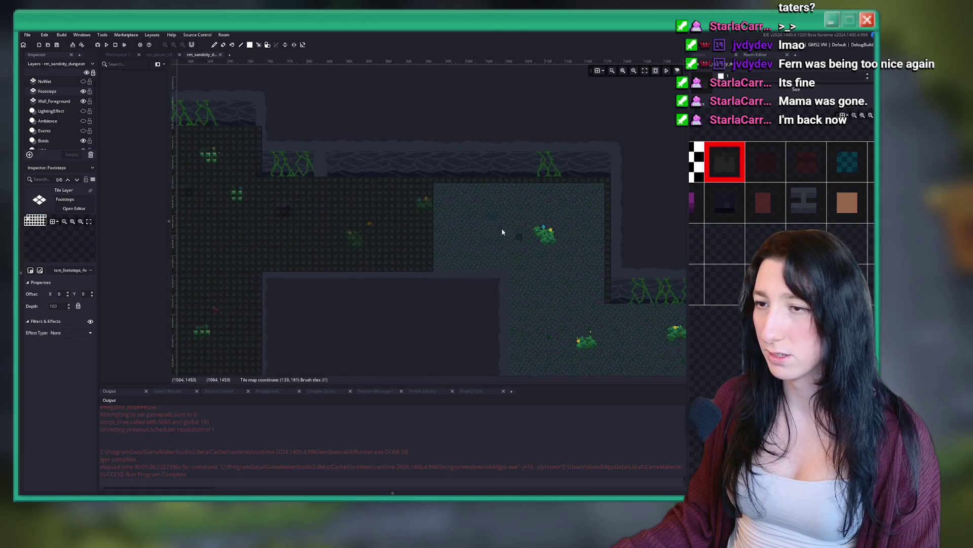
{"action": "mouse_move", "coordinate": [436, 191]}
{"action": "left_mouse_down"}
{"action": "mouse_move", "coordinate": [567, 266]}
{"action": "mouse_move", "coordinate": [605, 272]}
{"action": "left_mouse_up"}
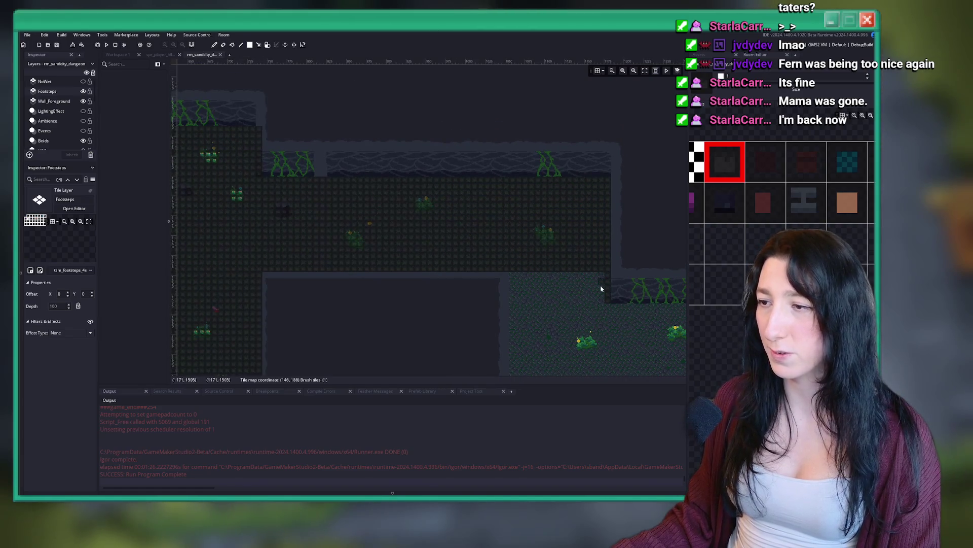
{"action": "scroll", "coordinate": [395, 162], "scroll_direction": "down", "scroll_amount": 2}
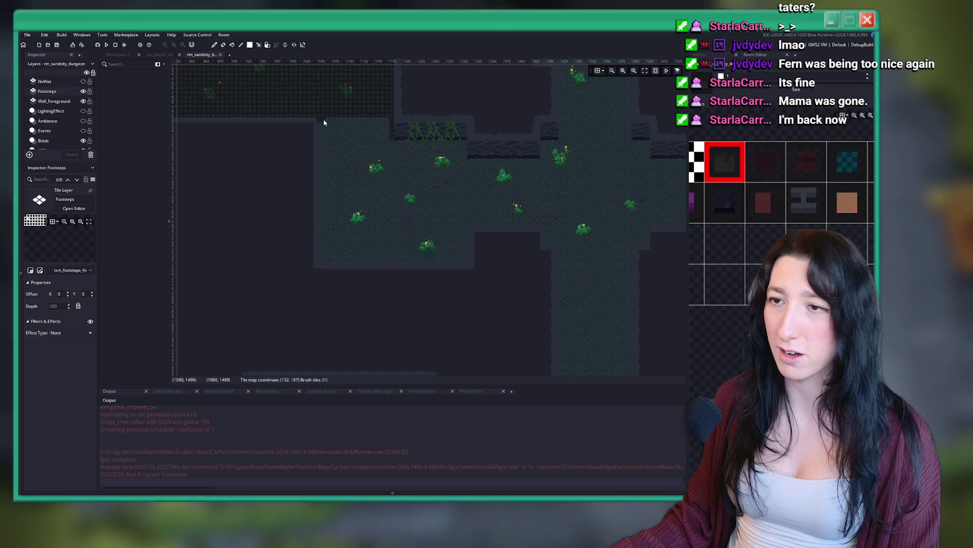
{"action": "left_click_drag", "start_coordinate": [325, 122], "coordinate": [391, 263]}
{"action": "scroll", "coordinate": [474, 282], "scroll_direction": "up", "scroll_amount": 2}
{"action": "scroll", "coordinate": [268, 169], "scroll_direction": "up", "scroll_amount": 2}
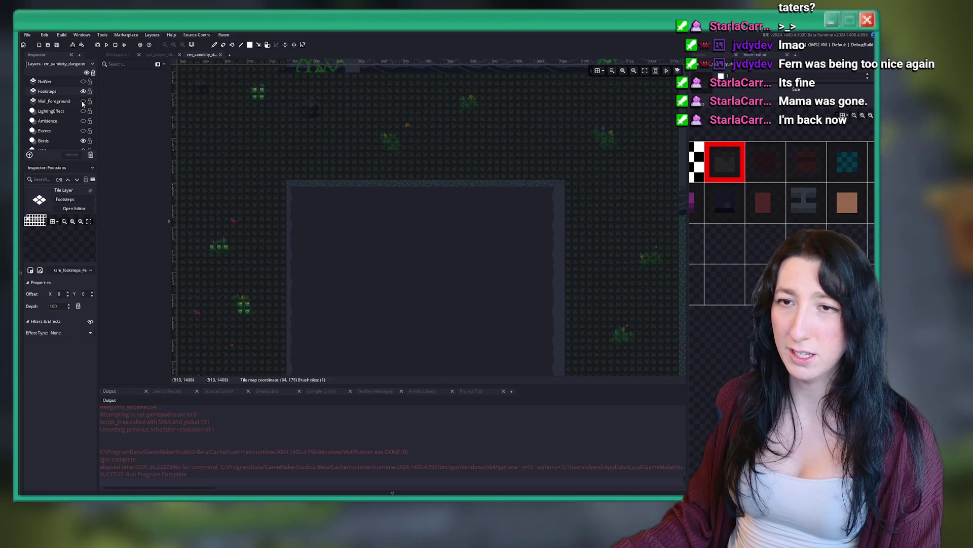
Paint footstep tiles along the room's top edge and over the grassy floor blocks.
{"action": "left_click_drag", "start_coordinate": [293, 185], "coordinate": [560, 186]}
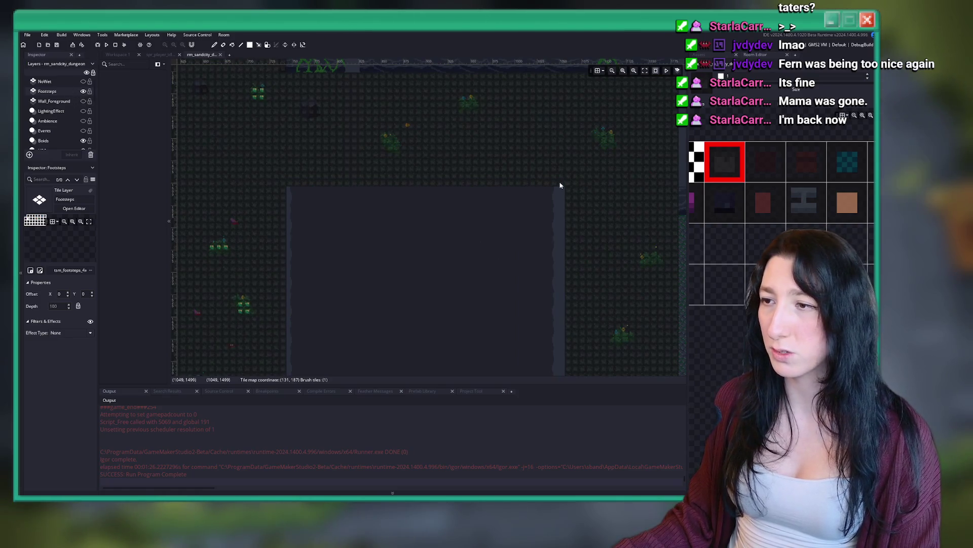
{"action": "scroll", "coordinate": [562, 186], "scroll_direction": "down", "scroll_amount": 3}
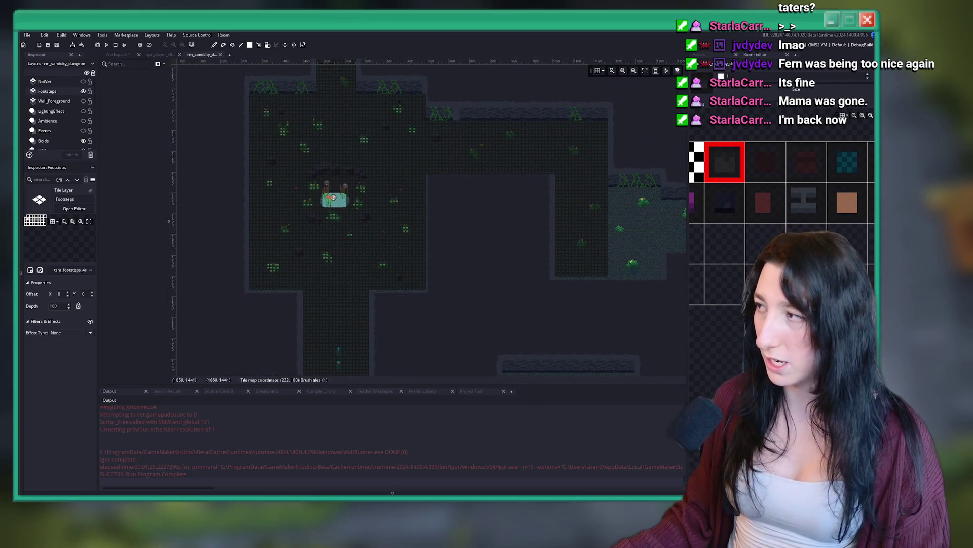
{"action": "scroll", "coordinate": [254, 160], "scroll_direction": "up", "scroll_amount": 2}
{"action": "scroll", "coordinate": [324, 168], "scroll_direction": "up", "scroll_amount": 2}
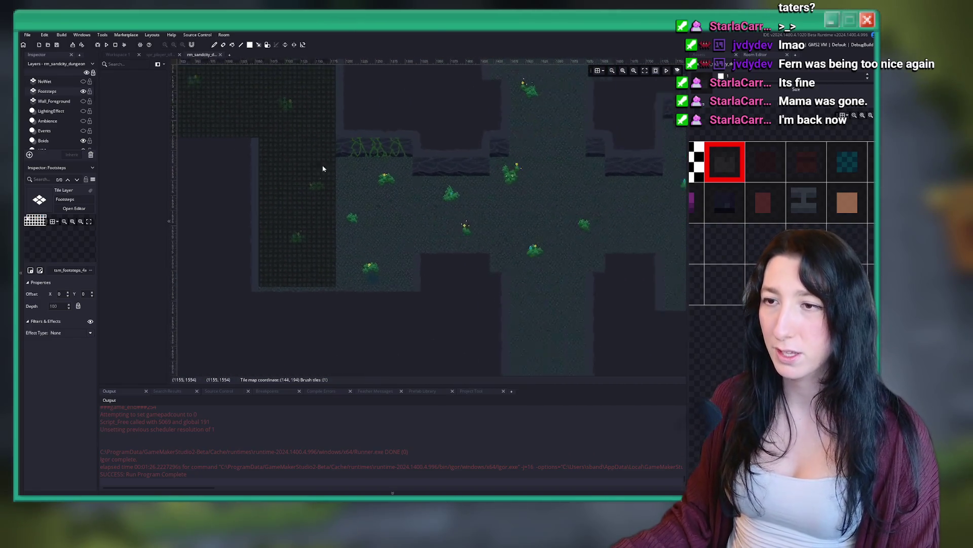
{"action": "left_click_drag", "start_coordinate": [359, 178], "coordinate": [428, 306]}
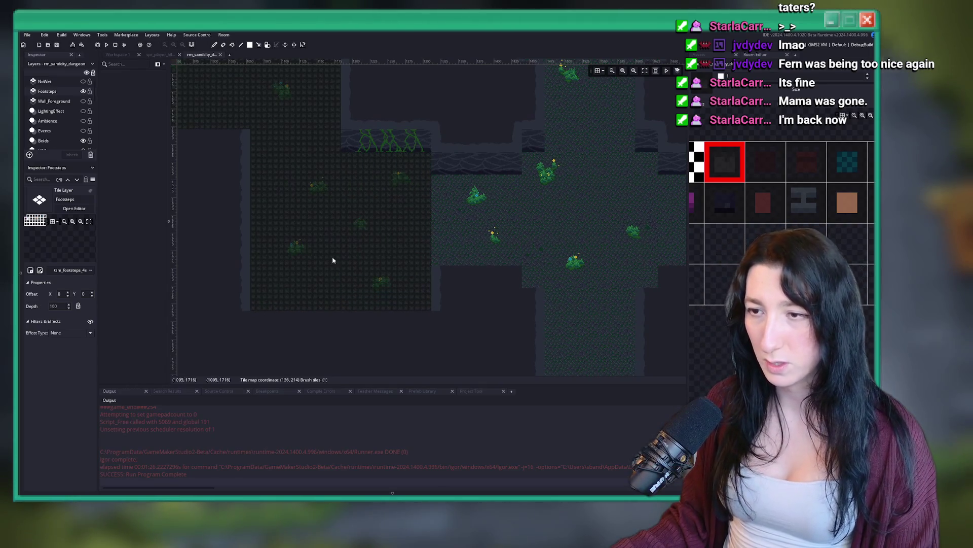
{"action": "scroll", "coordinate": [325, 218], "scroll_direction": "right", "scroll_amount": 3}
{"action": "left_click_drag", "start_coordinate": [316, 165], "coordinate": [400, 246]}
--- --- ---
> **WHAT TO DO**
Retype each line of the listing above word for word. Exclude the pictures.

> **RESULT OF THIS EXERCISE**
{"action": "mouse_move", "coordinate": [436, 191]}
{"action": "left_mouse_down"}
{"action": "mouse_move", "coordinate": [567, 266]}
{"action": "mouse_move", "coordinate": [605, 272]}
{"action": "left_mouse_up"}
{"action": "scroll", "coordinate": [395, 162], "scroll_direction": "down", "scroll_amount": 2}
{"action": "left_click_drag", "start_coordinate": [325, 122], "coordinate": [391, 263]}
{"action": "scroll", "coordinate": [474, 282], "scroll_direction": "up", "scroll_amount": 2}
{"action": "scroll", "coordinate": [268, 169], "scroll_direction": "up", "scroll_amount": 2}
Paint footstep tiles along the room's top edge and over the grassy floor blocks.
{"action": "left_click_drag", "start_coordinate": [293, 185], "coordinate": [560, 186]}
{"action": "scroll", "coordinate": [562, 186], "scroll_direction": "down", "scroll_amount": 3}
{"action": "scroll", "coordinate": [254, 160], "scroll_direction": "up", "scroll_amount": 2}
{"action": "scroll", "coordinate": [324, 168], "scroll_direction": "up", "scroll_amount": 2}
{"action": "left_click_drag", "start_coordinate": [359, 178], "coordinate": [428, 306]}
{"action": "scroll", "coordinate": [325, 218], "scroll_direction": "right", "scroll_amount": 3}
{"action": "left_click_drag", "start_coordinate": [316, 165], "coordinate": [400, 246]}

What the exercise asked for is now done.